France to form National Guard amid calls to step up security
French President Francois Hollande has announced that a National Guard will be set up to ensure additional protection after a series of terrorist attacks in the country.
Hollande said in an official statement that initial parliamentary talks on the formation of the force would take place in September, "so that this force can be created as fast as possible to protect the French."
“Training methods and the breakdown of the forces of protection across the territory” will be defined after the parliamentary consultations.
The French public and a number of politicians have expressed outrage at what they regard as a lack of necessary security measures to ensure people’s safety, after a recent spate of terrorist attacks.
In Nice, heavily armed national police officers were absent at the entrance to a promenade, from where an attacker drove a truck and slammed through the crowd at Bastille Day celebrations on July 14, leaving 84 people dead.
Interior Minister Bernard Cazeneuve at first said armed officers had been present at the site, but then backtracked on the statement, triggering anger over a perceived lack of transparency in the authorities’ communication with the public.
Following an attack in a Normandy church on Tuesday, in which a local priest was killed by two Islamist extremists, President Hollande said the country is in “a state of war.”
However, the French president rejected opposition calls for reforms to toughen security laws – in particular demands that all people suspected of planning or being connected to terrorist activity be detained.
It has also emerged that both suspects in the Normandy case were on a police watch list, and that police were possibly aware of an attack being planned in Saint-Etienne-du-Rouvray.

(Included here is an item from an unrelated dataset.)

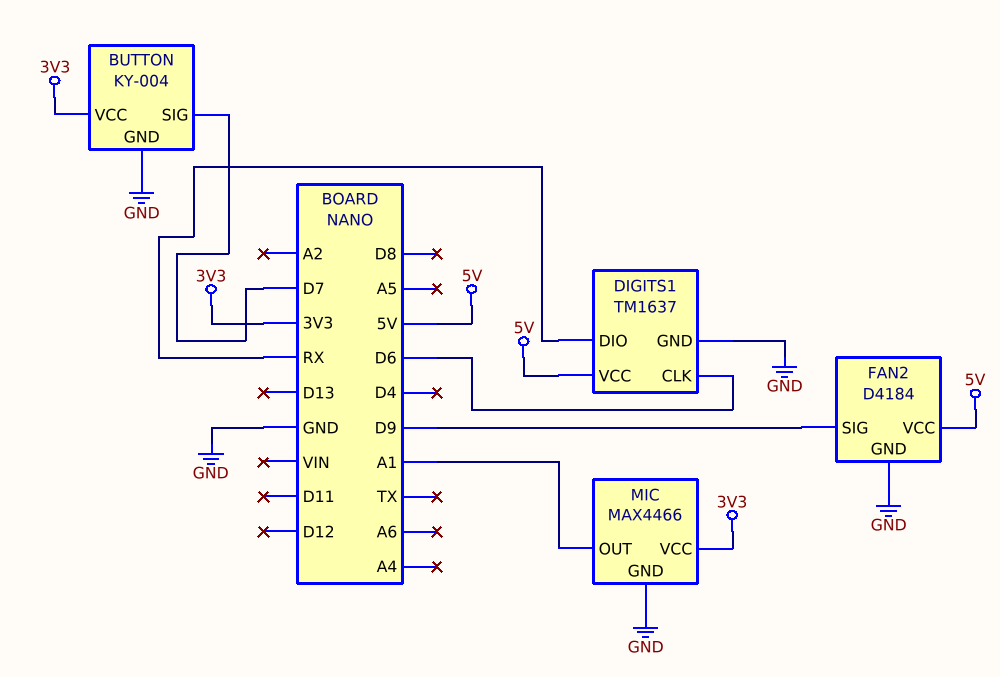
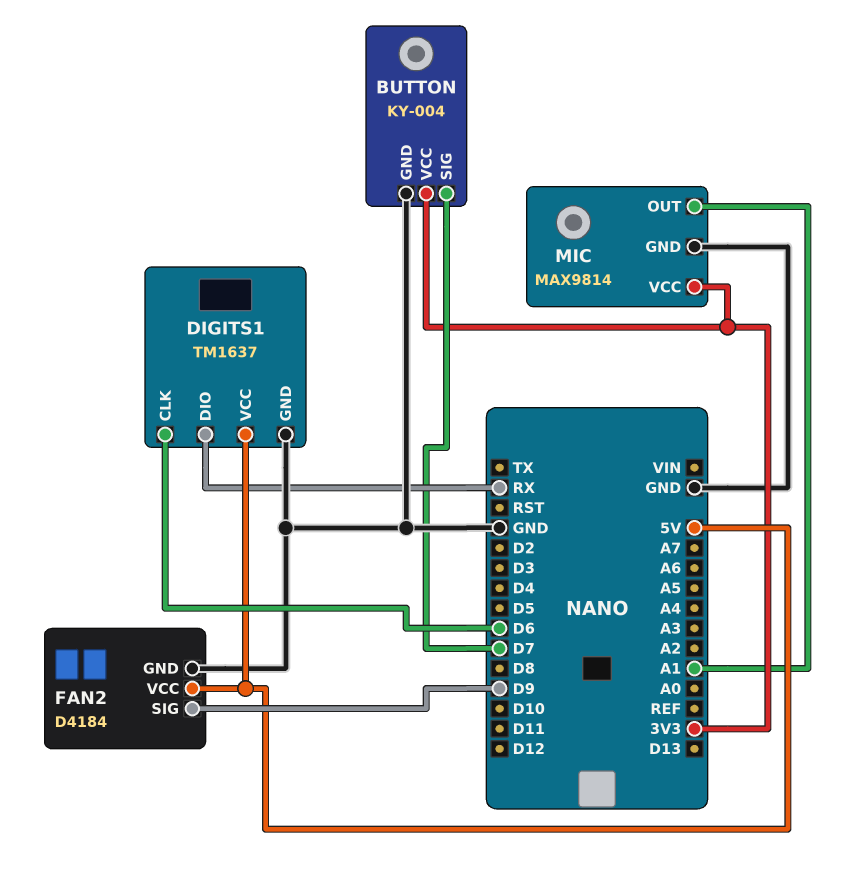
MIC: MAX4466 -> MAX9814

French right-wing leader Marine Le Pen tweeted that “those who have governed this country over the past 30 years” bear “huge responsibility for the current events.”
Opposition leader Nicolas Sarkozy has said that the “enemy [Islamic State, IS] has no taboo, no limit, no morals, no borders” and urged the country’s leadership to "thoroughly change the strategy of our counter-attack.”
After the Nice truck attack, Hollande urged thousands of reservists to boost the existing security forces, with the Interior Ministry later saying that 2,500 people were willing to enroll.